■ **Task set**:
a) According to the abstract on probing warm dense matter with XANES, why are microscopic studies now necessary? Answer in one to three sentences.
b) List every instrument or diagnostic that the abstract on probing warm dense matter with XANES says was used to record spectra or measure the aluminum's hydrodynamic conditions.

::: Page extract

Probing Warm Dense Matter electronic structure using X-ray absorption Near Edge Spectroscopy (XANES)

The behavior and physical properties of warm dense matter, fundamental for various branches of physics including planetology and Inertial Confinement Fusion, are non trivial to simulate either theoretically, numerically or experimentally. Despite important progress obtained in the last decade on macroscopic characterization (e.g. equations of state), microscopic studies are today necessary to investigate finely the WDM structure changes, the phase transitions and to test physical hypothesis and approximations commonly used in calculations. In this work, highly compressed aluminum has been investigated with the aim of bringing information on the evolution of its electronic structure by using K-edge shift and XANES. The experiment was performed at LULI laboratory where we used one long pulse (500 ps, I$_{L}$~$\approx $~8~10$^{13}$~W/cm$^{2})$ to create a uniform shock and a second ps beam (I$_{L}$~$\approx $~10$^{17}$~W/cm$^{2})$ to generate an ultra-short broadband X-ray source near the Al K-edge. The spectra were registered by using two conical KAP Bragg crystals. The main target was designed to probe the Aluminum in reshocked conditions allowing us to probe and to test theories in an extreme regime up to now unexplored ($\rho \quad \approx $ 3 $\rho _{0}$ and T$\approx $ 8 eV). The hydrodynamical Al conditions were measured by using VISARs interferometers and self-emission diagnostics. By increasing the delay between the two beams, we have been able to observe the modification of absorption spectra for unloading Al conditions ($\rho $ $\ge $ 0.5 g/cc), and to put in evidence the relocalization of the 3p valence electrons occurring in the metal-non metal transition. All data have been compared to ab initio and dense plasma calculations.

::::::
::: Data for analysis

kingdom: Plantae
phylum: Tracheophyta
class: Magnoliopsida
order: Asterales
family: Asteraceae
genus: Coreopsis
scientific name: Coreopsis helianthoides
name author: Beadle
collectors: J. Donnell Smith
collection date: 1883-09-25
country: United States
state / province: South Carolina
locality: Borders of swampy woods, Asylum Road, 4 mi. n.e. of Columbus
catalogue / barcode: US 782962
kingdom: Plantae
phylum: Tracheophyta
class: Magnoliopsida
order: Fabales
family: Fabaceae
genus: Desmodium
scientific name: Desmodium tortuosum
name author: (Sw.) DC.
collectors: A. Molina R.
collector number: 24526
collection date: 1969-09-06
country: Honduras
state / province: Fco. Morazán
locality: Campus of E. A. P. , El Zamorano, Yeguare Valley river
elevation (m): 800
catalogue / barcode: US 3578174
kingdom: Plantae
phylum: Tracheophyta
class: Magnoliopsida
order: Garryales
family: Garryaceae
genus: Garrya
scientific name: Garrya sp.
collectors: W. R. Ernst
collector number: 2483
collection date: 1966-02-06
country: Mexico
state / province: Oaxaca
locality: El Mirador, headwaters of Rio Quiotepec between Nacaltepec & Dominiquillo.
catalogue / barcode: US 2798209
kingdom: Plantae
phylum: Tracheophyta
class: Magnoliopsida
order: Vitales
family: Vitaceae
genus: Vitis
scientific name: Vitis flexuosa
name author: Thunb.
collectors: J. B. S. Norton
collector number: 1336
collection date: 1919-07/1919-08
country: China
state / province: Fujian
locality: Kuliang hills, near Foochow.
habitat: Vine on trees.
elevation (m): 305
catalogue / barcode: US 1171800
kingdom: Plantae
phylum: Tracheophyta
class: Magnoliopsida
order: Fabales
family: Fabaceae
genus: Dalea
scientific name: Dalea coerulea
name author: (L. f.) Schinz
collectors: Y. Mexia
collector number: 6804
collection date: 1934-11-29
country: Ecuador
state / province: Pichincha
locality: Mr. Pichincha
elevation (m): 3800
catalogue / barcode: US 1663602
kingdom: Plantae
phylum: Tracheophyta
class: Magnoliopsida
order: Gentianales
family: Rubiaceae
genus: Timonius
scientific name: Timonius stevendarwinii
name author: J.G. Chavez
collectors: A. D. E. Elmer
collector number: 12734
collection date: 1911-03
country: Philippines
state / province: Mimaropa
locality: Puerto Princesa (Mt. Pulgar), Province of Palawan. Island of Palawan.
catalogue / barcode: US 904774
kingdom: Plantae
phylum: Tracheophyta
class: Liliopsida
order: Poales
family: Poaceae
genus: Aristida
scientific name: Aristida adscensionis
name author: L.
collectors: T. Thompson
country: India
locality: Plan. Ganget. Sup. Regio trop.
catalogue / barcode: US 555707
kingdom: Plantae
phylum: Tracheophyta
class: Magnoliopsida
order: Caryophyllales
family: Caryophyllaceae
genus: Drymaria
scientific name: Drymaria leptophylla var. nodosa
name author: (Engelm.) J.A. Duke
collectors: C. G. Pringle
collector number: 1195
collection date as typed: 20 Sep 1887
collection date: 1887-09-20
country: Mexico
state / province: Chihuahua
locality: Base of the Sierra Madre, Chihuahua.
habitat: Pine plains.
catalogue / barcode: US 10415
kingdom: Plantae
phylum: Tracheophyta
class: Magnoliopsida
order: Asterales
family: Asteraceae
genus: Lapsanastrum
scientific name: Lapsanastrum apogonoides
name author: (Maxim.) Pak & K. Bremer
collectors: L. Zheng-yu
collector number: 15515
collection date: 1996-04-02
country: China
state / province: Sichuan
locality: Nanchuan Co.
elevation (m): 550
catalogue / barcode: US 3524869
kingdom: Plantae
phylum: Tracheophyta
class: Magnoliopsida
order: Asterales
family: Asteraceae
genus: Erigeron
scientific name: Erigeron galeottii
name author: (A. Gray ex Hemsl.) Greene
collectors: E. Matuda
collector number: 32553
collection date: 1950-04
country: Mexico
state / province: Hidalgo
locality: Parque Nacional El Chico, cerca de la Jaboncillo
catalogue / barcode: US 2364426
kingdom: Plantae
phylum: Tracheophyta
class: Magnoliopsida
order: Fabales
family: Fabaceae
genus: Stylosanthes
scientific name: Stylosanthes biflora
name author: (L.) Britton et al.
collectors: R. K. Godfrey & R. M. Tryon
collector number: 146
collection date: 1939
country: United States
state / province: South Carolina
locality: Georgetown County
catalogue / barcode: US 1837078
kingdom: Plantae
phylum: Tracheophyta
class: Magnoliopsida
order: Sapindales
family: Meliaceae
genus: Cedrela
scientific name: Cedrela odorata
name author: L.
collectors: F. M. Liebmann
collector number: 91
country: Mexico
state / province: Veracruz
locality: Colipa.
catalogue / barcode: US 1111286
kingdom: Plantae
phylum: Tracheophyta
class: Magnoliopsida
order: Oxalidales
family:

::::::

■ **Answers**:
a) Microscopic studies are needed to investigate the fine structural changes and phase transitions of warm dense matter. They also test the physical hypotheses and approximations commonly used in calculations.

b)
- Two conical KAP Bragg crystals
- VISAR interferometers
- Self-emission diagnostics